Task set »
- 1) State whether each of the following statements agrees with the court opinion excerpt, answering yes or no and quoting the words of the excerpt that decide it: (a) The jury found that Steven Moore personally and intentionally discharged a firearm causing death. (b) The jury found true one prior serious felony conviction. (c) Steven Moore was sentenced to prison for 60 years to life.
- 2) Reproduce a portion of the court opinion excerpt, starting at the words "Steven Moore appeals" and ending after the words "years to life.", with "firearm" swapped for "handgun".
- 3) According to the court opinion excerpt, what prison sentence did Steven Moore receive?

Given passage »
+--

Filed 2/20/18 P. v. Moore CA2/6
NOT TO BE PUBLISHED IN THE OFFICIAL REPORTS

California Rules of Court, rule 8.1115(a), prohibits courts and parties from citing or relying on opinions not certified for publication or ordered published, except as specified by rule 8.1115(b). This opinion has not been certified for publication or ordered published for purposes of rule 8.1115.

IN THE COURT OF APPEAL OF THE STATE OF CALIFORNIA

SECOND APPELLATE DISTRICT

DIVISION SIX


THE PEOPLE,

Plaintiff and Respondent,

v.

STEVEN MOORE,

Defendant and Appellant.
2d Crim. No. B280760
(Super. Ct. No. BA437886)
(Los Angeles County)

Steven Moore appeals from the judgment entered after a jury had convicted him of first degree murder. (Pen. Code, §§ 187, 189.) The first degree finding was based on either of two theories: (1) the murder was willful, deliberate and premeditated, or (2) the murder was committed by discharging a firearm from a motor vehicle. The jury found true allegations that the murder had been committed for the benefit of a criminal street gang (§ 186.22, subd. (b)) and that appellant had personally and intentionally discharged a firearm causing death. (§ 12022.53, subd. (d).) The trial court found true one prior serious felony conviction (§ 667, subd. (a)(1)) and one prior serious or violent felony conviction (“strike”) within the meaning of California’s “Three Strikes” law. (§§ 667, subds. (b)-(i), 1170.12, subds. (a)-(d).) Appellant was sentenced to prison for 80 years to life.

+--

Dataset extract »
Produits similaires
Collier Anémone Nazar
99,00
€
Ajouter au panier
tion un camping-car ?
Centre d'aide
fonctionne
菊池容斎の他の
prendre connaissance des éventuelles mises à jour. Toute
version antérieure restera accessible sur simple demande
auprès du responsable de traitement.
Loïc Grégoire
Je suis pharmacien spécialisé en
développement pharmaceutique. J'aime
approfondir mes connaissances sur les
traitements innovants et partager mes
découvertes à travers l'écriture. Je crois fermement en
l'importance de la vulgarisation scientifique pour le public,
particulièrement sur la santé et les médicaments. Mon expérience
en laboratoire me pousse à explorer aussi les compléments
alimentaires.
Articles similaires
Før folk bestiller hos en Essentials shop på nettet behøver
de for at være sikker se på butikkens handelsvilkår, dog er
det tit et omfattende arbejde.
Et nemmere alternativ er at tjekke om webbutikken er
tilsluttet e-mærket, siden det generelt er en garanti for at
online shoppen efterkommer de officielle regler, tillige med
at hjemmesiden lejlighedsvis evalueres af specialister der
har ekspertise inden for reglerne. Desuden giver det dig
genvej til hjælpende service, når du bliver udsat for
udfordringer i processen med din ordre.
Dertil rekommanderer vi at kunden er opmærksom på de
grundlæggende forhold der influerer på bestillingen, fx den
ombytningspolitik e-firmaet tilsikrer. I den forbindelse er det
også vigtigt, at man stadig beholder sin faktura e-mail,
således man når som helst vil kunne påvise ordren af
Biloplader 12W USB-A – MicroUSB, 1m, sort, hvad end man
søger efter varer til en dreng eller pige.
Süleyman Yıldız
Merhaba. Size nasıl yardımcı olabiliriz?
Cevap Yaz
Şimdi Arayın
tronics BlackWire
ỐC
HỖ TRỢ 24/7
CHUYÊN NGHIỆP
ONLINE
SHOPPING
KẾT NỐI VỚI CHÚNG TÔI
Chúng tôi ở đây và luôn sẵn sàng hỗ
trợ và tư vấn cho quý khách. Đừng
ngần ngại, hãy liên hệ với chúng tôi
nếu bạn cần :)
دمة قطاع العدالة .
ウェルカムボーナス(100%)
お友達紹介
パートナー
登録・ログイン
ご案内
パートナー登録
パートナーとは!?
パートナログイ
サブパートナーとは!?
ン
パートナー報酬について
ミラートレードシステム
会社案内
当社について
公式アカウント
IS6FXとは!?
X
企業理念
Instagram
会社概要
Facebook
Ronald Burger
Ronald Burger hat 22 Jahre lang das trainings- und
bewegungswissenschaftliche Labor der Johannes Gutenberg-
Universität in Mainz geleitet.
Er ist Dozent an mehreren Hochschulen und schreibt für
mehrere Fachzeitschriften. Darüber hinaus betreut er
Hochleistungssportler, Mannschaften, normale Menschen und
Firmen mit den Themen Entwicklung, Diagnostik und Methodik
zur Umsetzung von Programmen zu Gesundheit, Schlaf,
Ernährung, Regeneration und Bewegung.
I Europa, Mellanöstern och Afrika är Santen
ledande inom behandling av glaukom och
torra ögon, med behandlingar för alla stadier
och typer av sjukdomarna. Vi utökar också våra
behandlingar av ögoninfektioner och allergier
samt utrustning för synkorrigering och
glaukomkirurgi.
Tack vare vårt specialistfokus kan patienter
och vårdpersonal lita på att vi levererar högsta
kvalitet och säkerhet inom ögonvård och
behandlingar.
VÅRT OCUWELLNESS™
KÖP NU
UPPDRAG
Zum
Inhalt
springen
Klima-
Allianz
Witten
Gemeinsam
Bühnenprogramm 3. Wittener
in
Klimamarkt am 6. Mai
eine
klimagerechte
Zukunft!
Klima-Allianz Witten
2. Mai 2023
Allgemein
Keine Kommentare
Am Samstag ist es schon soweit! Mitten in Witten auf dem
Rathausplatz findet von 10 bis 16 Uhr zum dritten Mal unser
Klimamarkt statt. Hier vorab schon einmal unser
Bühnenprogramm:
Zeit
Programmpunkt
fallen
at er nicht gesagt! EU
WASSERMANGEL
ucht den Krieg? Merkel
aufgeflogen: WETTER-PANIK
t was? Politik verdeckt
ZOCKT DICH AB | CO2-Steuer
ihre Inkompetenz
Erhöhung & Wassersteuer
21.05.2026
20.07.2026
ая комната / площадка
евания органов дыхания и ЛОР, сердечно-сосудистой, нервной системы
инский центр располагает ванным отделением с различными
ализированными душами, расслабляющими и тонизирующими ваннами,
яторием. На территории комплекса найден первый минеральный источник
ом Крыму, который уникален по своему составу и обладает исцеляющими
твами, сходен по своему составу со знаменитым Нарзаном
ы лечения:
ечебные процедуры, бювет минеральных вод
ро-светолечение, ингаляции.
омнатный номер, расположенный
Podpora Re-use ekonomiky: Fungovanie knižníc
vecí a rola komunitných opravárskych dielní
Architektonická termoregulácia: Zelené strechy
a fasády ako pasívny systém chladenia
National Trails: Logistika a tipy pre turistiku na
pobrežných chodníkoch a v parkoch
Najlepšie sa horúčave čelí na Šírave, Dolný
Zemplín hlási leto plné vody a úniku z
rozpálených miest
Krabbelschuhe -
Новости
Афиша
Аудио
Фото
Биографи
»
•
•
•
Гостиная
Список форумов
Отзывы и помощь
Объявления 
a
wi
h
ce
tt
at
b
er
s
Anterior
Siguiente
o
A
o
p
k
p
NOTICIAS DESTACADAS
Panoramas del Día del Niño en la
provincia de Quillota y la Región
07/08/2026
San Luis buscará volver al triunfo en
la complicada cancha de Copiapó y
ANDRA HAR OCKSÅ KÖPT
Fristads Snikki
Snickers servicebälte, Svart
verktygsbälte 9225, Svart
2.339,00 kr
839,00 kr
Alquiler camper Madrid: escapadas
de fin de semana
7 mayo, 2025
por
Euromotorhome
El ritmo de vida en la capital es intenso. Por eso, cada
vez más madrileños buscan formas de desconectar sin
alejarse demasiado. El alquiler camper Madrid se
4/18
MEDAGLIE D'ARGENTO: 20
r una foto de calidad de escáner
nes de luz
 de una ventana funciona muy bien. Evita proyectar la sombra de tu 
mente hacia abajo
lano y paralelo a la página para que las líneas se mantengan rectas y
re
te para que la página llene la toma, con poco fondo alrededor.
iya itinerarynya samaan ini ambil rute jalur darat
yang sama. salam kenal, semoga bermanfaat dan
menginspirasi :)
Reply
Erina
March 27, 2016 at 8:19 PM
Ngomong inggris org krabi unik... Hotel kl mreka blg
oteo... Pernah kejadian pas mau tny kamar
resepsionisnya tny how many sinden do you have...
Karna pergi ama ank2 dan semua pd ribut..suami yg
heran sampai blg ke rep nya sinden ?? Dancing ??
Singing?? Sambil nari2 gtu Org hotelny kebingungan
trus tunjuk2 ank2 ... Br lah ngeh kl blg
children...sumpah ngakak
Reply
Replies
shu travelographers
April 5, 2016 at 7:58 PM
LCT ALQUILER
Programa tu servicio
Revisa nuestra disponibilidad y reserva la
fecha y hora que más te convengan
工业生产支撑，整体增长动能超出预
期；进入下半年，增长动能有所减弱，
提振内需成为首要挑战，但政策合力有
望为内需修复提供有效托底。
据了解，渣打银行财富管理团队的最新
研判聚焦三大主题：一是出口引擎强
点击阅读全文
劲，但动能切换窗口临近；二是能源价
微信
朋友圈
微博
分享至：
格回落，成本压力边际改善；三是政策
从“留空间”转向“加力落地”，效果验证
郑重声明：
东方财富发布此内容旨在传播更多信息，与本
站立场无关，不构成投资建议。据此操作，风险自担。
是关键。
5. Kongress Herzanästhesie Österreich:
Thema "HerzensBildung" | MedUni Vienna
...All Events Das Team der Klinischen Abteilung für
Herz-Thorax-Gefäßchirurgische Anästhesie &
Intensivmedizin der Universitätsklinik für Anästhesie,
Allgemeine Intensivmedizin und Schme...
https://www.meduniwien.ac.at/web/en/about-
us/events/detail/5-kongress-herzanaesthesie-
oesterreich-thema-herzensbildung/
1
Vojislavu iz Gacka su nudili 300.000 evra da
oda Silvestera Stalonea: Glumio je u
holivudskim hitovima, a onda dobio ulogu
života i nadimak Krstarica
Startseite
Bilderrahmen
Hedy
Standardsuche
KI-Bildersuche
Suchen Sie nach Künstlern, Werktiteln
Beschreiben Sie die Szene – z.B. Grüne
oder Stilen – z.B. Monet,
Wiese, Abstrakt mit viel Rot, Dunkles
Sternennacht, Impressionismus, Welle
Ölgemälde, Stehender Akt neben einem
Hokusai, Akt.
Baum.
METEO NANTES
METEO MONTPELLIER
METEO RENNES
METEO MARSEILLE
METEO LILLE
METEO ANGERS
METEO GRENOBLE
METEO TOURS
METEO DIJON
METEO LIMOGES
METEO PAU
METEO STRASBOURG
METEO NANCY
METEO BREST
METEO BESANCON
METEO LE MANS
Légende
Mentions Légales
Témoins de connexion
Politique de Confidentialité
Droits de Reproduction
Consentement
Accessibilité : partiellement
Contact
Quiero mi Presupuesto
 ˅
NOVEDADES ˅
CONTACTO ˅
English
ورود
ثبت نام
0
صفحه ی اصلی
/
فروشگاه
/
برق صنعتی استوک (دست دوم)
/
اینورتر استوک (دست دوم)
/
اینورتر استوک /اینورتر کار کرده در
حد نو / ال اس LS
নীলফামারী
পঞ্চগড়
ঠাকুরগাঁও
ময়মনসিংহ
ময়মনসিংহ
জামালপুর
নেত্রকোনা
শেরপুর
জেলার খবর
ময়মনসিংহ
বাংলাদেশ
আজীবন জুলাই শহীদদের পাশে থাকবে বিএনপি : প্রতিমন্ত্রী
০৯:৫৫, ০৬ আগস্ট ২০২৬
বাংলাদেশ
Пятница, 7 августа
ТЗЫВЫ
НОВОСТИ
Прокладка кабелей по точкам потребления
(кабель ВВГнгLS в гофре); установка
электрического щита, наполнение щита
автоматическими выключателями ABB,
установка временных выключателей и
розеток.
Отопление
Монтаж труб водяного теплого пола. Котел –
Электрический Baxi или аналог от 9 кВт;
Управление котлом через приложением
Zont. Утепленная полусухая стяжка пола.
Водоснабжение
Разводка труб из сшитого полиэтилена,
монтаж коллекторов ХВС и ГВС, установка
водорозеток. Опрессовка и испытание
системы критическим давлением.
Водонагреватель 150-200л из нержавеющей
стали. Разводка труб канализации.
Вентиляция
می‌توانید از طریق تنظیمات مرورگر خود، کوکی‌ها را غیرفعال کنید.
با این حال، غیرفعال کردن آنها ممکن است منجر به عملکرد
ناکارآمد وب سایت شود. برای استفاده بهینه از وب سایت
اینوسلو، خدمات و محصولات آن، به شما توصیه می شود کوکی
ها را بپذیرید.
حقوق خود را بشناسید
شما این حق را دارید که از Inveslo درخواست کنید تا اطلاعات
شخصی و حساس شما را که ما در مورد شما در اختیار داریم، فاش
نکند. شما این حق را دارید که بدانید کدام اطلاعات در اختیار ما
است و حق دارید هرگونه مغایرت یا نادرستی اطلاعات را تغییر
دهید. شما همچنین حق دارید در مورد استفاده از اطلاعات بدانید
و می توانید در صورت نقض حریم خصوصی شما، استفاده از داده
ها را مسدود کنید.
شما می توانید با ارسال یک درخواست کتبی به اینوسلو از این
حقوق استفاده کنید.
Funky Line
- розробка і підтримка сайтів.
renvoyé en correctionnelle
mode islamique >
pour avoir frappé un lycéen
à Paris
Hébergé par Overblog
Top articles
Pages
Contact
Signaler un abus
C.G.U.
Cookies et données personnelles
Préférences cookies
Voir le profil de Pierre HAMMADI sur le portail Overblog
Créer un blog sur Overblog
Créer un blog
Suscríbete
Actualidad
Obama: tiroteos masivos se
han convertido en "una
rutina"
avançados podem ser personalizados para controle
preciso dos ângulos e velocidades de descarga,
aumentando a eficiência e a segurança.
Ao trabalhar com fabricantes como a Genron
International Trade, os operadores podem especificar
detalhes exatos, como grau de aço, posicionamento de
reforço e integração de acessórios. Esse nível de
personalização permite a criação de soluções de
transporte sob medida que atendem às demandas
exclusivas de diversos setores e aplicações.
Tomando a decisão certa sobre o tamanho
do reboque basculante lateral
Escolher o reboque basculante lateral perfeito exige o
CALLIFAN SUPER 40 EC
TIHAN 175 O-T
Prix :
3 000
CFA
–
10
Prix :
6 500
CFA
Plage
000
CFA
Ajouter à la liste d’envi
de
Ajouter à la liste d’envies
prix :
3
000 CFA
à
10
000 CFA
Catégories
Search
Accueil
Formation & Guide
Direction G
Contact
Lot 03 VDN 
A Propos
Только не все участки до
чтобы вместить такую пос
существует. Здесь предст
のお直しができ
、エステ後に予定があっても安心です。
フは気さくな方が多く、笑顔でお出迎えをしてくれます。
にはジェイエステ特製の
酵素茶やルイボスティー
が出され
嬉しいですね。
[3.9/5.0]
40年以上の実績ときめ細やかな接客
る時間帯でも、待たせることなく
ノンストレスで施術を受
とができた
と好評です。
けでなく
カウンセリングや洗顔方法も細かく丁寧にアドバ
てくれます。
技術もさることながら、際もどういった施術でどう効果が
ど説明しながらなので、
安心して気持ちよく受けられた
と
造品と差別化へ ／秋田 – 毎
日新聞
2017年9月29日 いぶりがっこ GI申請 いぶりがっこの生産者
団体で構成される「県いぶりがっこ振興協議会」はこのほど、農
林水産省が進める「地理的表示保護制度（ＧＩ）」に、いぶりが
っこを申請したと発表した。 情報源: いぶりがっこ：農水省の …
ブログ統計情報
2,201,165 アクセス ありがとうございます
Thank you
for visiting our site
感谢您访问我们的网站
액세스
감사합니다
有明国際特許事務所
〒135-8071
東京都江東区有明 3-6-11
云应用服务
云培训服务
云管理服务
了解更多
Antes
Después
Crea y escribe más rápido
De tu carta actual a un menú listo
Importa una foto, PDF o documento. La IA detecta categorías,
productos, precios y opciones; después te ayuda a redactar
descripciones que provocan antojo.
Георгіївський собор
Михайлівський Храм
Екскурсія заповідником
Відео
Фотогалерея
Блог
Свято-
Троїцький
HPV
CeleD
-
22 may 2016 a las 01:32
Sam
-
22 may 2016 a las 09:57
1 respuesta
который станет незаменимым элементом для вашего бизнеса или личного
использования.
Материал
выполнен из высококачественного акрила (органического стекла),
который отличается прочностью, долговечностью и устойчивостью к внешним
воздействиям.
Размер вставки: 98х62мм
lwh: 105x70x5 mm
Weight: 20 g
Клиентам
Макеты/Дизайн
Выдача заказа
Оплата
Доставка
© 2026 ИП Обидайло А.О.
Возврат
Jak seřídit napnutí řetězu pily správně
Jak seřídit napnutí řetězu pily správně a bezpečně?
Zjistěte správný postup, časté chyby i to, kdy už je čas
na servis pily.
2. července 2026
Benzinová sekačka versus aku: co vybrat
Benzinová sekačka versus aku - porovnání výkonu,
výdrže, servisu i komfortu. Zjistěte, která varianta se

+--

Answers to this exercise »
- 1)
(a) Yes: "appellant had personally and intentionally discharged a firearm causing death."
(b) No: "The trial court found true one prior serious felony conviction."
(c) No: "Appellant was sentenced to prison for 80 years to life."

- 2)
Steven Moore appeals from the judgment entered after a jury had convicted him of first degree murder. (Pen. Code, §§ 187, 189.) The first degree finding was based on either of two theories: (1) the murder was willful, deliberate and premeditated, or (2) the murder was committed by discharging a handgun from a motor vehicle. The jury found true allegations that the murder had been committed for the benefit of a criminal street gang (§ 186.22, subd. (b)) and that appellant had personally and intentionally discharged a handgun causing death. (§ 12022.53, subd. (d).) The trial court found true one prior serious felony conviction (§ 667, subd. (a)(1)) and one prior serious or violent felony conviction (“strike”) within the meaning of California’s “Three Strikes” law. (§§ 667, subds. (b)-(i), 1170.12, subds. (a)-(d).) Appellant was sentenced to prison for 80 years to life.

- 3) 80 years to life.